The fourth volume, Tooth for Tooth, is the longest but slightest. In this adventure, Gabriel García Márquez sends Perramus and friends on a quest to recover lost teeth from the skull of the Argentine tango singer Carlos Gardel. This quest reprises The Soul of the City’s theme of rearticulating the identity of the wounded nation, this time in a more gentle comic key. Gabo’s mission sends our heroes to Las Vegas, Paris, Tokyo, Havana, and elsewhere, as Frank Sinatra, representing crass American brutality, and Fidel Castro, representing genial but reductive international communism, make appearances. The conclusion, where Borges quotes Cavafy’s “Ithaca” on the superiority of the journey to the destination, movingly leaves open the nation’s future.

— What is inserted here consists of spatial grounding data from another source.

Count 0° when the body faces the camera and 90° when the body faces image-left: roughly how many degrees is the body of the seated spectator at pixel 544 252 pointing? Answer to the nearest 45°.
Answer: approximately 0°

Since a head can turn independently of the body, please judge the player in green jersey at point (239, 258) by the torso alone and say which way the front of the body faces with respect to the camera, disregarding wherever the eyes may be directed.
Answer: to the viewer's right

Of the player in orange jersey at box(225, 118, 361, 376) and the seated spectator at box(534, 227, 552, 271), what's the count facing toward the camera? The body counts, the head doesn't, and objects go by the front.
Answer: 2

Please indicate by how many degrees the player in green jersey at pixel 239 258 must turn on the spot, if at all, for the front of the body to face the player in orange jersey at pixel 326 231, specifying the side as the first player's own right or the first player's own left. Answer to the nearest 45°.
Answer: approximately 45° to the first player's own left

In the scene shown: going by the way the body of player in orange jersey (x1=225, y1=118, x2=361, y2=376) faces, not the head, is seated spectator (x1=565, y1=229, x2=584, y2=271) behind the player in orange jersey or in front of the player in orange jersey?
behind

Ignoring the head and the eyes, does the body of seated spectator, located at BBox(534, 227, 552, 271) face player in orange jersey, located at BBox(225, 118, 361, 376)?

Overall, Perramus is a feverish dream of a decade or so of Argentine cultural transformation. If it is sometimes hard to know what Breccia intends to draw, we’re never unsure what he expects us to feel about it. The series’s later episodes rely too much, I think, on caricature and somewhat crude comedy—I think of the dick-measuring scene in Frank Sinatra’s office—but the earlier chapters combine nightmare and satire with a longing for humane culture captured in the figure of the Maestro, as Perramus and his comrades call Borges, who is the series’s most well- and touchingly developed character. Moreover, Sasturain and Breccia’s generous reevalutation of Borges, their portrait of an imagination that stands against tyranny, is a moving gesture: artistic solidarity against totalizing politics.

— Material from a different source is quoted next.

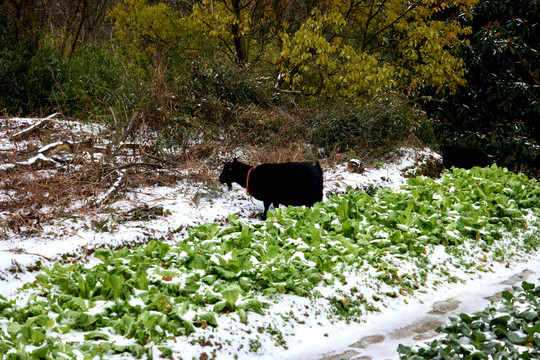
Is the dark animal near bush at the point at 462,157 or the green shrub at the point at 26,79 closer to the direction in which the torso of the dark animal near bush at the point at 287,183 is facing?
the green shrub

The book’s own packaging and reception is not always so broad-minded. The back cover hails Perramus as “an act of resistance in and of itself,” a bit of U.S.-centric Age-of-Trump pabulum at odds with the work’s own tone (and doubly sickening when one reflects that the CIA is a heroic agency to the anti-Trump “resistance,” while being the source of the fascist repression seen in this novel). When in The Soul of the City our quartet rescues a cat who embodies the “commendable indifference” Borges finds appropriate in a time of tyranny, we are not being urged to resist overtly, and Uncle Galapagos’s tortoise strategy is another recommendation of radical passivity. On the other hand, the “Translator’s Note” is a veritable ode to anguish over what to do with Sasturain and Breccia’s rather brusque handling of racial issues, which, to my mind, is more bothersome in the art than the writing, given the collision of Breccia’s readiness to caricature with caricature’s role in the iconography of anti-black racism. The translator confesses a mild whitewashing of the text inspired by a determination not to do “harm”—that much-abused word of our own censorious clime. Also alert to harm is the only major review of Perramus to appear so far, which complains, not unreasonably, of our authors’ treatment of women and sex; yet a book less coarsely bawdy would very simply not be this book.

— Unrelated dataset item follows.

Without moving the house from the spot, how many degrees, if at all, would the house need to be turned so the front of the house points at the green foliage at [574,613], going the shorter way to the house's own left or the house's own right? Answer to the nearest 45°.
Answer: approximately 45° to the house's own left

I would never say that the ideologies of artworks shouldn’t be noted by critic, translator, and marketer, only that these ideologies are not a major work’s main source of interest. Sasturain and Breccia beautifully demonstrate this thesis when they make Borges—addressed throughout the book as an “old reactionary”—their national hero and bard of freedom. Fidel Castro complains of our heroes’ search for Gardel’s teeth, “If men would put so much effort into changing the direction of the country, instead of these things, maybe history would be different”—an unimaginative and dictatorial complaint to which Borges inadvertently replies hundreds of pages earlier when he quotes Stephen’s remark to Bloom in Ulysses: “We can’t change the country. Let us change the subject.” It is enough that freedom lives in Perramus’s imaginative flights and visual inventions, which a more overt will to “resist” would paradoxically be almost certain to repress.